▶ PASSAGE PROVIDED
•••••

Archlinux, kernel 6.12.1-arch1-1

Problem Description

The zstd codec introduced in ES 8.16 performs significantly worse than the old deflate codec, in terms of read (query) speed. Queries that need to read stored fields perform around 30 to 45 % worse with zstd than with deflate.

Moreover, I've found that there are no counterbalancing benefits, as the indexing speed doesn't improve, and the index size is only around 1% smaller at best, which is not significant.

So basically we're trading a <1 % improvement in index size with a ~ 40 % deterioration of query speed. For my use-case, that's not worth it.

I'm opening this as a "bug" because to me it's a huge regression, especially since there's no option to keep using deflate.

I don't know if the zstd codec can be "fixed" by optimizing it or changing its parameters, but regardless we should be able to continue using the deflate codec. Ideally we should have more precise control over the actual codec used, and we should be allowed to configure its parameters such as compression level, etc. The "default"/"best_compression" options should only be aliases to some predefined codecs and parameters that may change from release to release, but if we know we want a stable configuration, we should be able to choose "deflate" (or "zstd") and be sure that the codec doesn't change.

Steps to Reproduce

Download a sample dataset, for example the first 1M reviews of the Yelp dataset: https://www.kaggle.com/datasets/yelp-dataset/yelp-dataset

Index them in 2 indices, yelp_deflate on ES 8.15.3 and yelp_zstd on ES 8.17.0, with the same mapping:

{
  "mappings": {
  },
  "settings": {
    "index": {
      "number_of_replicas": "1",
      "number_of_shards": "1",
      "codec": "best_compression"

•••••

▶ ENTRIES SUPPLIED
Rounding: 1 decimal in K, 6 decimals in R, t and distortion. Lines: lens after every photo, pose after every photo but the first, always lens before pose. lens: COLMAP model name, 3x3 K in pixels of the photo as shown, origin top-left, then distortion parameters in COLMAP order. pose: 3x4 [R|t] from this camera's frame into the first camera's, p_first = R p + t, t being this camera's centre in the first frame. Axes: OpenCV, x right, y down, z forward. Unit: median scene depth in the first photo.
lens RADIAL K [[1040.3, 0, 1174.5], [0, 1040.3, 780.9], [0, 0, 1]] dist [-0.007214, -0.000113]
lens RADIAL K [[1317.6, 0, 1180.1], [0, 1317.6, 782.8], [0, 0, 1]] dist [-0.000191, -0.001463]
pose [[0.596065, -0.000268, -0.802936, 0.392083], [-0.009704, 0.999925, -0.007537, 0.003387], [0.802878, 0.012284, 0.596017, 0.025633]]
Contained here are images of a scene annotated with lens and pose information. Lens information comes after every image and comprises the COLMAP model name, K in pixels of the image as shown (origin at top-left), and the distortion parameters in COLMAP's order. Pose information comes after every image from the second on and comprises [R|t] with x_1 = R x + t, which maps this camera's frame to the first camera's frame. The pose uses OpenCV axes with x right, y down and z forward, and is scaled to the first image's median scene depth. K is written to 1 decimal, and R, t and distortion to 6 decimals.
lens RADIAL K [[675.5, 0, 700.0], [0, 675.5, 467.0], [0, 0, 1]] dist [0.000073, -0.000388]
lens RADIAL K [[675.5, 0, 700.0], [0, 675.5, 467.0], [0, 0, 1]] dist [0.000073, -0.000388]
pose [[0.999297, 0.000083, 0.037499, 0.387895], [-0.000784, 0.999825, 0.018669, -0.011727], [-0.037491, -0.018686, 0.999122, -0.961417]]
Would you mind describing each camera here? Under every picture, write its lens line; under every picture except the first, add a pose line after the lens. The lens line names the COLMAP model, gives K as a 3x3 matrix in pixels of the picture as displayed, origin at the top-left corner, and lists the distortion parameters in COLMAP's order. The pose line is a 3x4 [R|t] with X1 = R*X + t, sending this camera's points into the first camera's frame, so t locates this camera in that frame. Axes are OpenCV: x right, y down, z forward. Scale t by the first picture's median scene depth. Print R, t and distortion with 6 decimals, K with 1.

•••••

▶ WHAT THE TASK REQUIRES
Pick up the issue report on the Elasticsearch zstd codec regression right after its last line and carry it forward.

▶ ANSWER TO THIS TASK
    }
  }
}

Make a simple search query that returns a good amount of documents:

{
	"size": 10000,
	"query": {
		"term": {
			"cool": 3
		}
	}
}

Run the query on each index multiple times (so that the indices are in the system's page cache) but with the request_cache turned off, and record the "took":

< query.json curlie -s 'http://localhost:9202/yelp_zstd/_search?request_cache=false' | jq .took

The results are as follows:

  • deflate: ~ 1850 ms
  • zstd: ~ 2700 ms (~ 45 % slower)

As for the storage, after force-merging the indices in a single segment, we get:

  • deflate: 747.7 MB total index size, 316.5 MB stored_fields only
  • zstd: 743.2 MB total index size (- 0.6 %), 312.1 MB stored_fields only (- 1.4 %)

Logs (if relevant)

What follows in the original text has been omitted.